The six-month-postponement was the latest setback for the Dreamliner project that was launched in 2004 with a record order from All Nippon Airways.
Now the Japanese launch customer will not receive delivery until the first quarter of 2010, roughly two years later than initially promised.
Boeing pushed back the 787’s first flight into the second quarter of 2009 from the current fourth quarter. Deliveries most recently had been slated to begin in the third quarter of 2009.
“The new schedule reflects the impact of disruption caused by the recent machinists’ strike along with the requirement to replace certain fasteners in early production airplanes,” the company said in a statement.
Boeing indicated on 4 November it would postpone the first test flight of the Dreamliner because of problems with fasteners and a crippling 58-day machinists strike that had ended two days earlier, but at the time provided no new schedule.
Separately, Boeing announced a management shuffle that moved Scott Fancher, the head of the missile defense business, in charge of the 787 program. Fancher replaces Pat Shanahan, who will lead a program for all current production and development programs, including the Dreamliner.
The Chicago-based company’s announced delay sent its stock tumbling by 3.384% to $40.27 on the US stock market on Thursday. The Dow Jones Industrial Average slid 2.24% as investors fretted over a $14 billion rescue plan for the troubled US auto industry.
The aerospace group said it would provide Dreamliner customers with updated delivery schedules after evaluating the impact of the delay on delivery dates.
Boeing has staked its future on the Dreamliner, its first new model in more than a decade. The plane is competing with the new A380 superjumbo from European aircraft manufacturer Airbus in an aviation market reeling from the global financial crisis and falling demand.

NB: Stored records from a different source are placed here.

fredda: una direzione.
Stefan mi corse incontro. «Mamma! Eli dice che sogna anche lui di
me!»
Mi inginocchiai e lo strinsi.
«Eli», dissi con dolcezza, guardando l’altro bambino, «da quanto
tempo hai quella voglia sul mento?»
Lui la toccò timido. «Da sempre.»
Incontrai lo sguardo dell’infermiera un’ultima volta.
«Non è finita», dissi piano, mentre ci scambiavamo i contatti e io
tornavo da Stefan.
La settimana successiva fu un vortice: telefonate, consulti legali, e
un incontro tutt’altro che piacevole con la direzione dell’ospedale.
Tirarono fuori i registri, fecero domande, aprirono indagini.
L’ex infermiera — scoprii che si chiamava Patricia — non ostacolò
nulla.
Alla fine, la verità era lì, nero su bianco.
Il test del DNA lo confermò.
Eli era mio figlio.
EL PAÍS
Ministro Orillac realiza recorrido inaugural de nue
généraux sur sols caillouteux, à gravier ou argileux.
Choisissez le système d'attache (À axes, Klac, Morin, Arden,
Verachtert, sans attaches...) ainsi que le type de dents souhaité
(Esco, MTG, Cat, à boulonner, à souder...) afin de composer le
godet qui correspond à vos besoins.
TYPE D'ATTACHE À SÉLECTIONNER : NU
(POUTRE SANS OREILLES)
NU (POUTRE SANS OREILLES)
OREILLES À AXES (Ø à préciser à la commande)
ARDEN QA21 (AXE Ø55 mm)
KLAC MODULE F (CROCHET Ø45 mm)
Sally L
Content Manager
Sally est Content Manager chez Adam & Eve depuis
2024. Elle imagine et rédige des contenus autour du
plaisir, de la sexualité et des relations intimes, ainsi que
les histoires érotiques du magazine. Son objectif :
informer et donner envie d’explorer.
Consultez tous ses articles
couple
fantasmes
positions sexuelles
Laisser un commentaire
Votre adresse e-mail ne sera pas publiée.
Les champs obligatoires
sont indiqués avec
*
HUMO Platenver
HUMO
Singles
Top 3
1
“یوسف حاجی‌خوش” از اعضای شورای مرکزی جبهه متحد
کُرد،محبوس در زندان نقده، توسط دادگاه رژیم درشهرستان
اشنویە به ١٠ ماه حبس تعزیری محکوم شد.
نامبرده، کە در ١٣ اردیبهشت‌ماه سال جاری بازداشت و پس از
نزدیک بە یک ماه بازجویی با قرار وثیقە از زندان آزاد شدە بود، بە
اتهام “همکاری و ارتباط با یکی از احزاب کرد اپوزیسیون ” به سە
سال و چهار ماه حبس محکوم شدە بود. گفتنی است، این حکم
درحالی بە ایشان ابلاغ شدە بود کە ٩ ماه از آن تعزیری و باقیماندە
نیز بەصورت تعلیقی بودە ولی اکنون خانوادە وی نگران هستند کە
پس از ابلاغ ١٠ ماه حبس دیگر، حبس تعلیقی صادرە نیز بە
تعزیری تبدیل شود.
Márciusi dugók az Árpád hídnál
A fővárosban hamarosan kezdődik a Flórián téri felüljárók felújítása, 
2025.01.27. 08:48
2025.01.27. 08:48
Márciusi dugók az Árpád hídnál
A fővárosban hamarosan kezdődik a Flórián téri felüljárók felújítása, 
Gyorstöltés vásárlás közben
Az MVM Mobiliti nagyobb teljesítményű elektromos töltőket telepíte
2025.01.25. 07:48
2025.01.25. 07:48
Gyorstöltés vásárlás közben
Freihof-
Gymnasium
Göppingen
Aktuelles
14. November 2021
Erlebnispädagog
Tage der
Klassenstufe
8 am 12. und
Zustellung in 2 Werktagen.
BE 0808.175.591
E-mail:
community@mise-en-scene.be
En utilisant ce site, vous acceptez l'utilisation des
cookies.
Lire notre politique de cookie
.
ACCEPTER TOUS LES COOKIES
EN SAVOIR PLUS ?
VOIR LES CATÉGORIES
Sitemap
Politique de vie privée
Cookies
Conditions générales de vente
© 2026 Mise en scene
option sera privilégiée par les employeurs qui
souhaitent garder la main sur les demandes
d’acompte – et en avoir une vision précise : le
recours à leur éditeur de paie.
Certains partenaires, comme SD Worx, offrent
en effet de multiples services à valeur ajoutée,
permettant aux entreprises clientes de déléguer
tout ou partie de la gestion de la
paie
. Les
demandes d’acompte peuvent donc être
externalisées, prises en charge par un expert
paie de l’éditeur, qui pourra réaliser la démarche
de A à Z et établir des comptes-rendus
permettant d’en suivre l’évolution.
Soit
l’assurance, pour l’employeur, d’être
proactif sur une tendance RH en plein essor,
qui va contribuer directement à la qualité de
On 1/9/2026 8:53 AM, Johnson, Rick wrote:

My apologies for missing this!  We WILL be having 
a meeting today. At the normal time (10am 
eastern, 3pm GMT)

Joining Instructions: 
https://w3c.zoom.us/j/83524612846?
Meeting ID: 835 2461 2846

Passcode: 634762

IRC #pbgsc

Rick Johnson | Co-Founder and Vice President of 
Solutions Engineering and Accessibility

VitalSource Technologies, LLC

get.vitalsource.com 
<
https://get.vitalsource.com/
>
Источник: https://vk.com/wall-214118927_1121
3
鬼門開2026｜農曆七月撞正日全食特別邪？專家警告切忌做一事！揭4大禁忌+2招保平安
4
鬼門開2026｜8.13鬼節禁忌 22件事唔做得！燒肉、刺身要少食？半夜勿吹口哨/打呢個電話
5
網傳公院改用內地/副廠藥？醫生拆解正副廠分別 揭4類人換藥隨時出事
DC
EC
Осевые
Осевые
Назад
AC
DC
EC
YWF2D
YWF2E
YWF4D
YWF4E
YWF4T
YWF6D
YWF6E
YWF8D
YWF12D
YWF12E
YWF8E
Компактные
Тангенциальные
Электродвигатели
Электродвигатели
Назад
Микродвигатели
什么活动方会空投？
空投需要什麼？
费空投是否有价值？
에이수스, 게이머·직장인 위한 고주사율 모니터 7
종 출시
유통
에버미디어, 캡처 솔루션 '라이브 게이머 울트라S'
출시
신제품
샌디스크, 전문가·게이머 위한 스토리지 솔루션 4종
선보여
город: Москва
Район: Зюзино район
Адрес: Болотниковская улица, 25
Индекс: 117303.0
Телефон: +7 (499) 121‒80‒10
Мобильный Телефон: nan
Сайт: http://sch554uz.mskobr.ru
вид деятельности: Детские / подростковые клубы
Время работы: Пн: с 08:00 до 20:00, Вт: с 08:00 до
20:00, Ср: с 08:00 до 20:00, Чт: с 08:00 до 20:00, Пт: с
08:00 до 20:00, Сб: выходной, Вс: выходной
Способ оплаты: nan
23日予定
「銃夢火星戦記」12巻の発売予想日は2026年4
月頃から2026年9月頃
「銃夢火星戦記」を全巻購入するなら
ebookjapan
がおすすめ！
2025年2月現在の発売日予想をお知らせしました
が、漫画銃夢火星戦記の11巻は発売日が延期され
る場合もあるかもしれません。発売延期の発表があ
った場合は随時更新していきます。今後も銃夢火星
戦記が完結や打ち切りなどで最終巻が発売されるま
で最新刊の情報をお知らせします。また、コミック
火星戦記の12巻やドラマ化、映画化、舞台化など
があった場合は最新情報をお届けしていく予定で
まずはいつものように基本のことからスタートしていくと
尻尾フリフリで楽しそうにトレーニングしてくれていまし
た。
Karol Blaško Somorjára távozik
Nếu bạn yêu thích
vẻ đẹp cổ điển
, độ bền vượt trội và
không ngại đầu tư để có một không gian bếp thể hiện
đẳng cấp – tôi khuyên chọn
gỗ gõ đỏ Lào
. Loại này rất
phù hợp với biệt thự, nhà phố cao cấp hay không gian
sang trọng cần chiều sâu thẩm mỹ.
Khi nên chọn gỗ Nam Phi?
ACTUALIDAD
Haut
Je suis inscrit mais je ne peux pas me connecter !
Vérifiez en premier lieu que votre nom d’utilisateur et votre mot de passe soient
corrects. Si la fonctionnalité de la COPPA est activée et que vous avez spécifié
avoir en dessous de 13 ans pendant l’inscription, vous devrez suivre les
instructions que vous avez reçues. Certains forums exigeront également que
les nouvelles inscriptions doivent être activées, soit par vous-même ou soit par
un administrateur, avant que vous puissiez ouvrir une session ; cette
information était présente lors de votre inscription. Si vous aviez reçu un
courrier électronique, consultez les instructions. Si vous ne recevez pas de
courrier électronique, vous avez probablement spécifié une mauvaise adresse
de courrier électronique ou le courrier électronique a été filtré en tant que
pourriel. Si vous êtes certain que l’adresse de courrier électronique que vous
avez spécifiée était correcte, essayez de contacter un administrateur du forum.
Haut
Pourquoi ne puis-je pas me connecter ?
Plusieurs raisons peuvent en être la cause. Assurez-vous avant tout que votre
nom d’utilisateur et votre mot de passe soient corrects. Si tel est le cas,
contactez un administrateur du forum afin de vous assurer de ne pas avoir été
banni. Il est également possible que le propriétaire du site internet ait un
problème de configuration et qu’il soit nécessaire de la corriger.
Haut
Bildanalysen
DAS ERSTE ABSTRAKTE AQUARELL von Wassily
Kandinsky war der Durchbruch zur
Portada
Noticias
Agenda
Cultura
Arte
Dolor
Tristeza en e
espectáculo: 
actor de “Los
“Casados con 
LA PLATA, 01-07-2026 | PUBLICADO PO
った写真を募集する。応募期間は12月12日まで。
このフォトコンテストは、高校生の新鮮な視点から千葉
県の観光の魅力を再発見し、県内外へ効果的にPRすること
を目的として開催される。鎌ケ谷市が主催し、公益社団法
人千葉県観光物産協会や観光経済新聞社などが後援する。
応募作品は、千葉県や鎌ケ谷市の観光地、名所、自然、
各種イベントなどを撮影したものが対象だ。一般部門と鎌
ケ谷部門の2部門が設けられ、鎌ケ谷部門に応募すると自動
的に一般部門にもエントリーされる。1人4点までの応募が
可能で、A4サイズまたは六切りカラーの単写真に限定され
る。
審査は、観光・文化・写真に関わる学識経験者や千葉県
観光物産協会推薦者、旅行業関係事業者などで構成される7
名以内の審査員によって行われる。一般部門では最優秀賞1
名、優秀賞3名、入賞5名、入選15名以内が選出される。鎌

Repeated delays in the Dreamliner program leave the manufacturer vulnerable to demands for compensation from irritated customers.
Boeing has 896 orders from 58 companies to date. All Nippon Airways (ANA), Japan’s second-largest carrier, was the first 787 customer, ordering 50 planes for about $6 billion in April 2004. Deliveries were initially scheduled to begin in 2008.
According to Boeing, the 787 will use 20% less fuel than today’s airplanes of comparable size because it is being built with plastic composites instead of aluminum.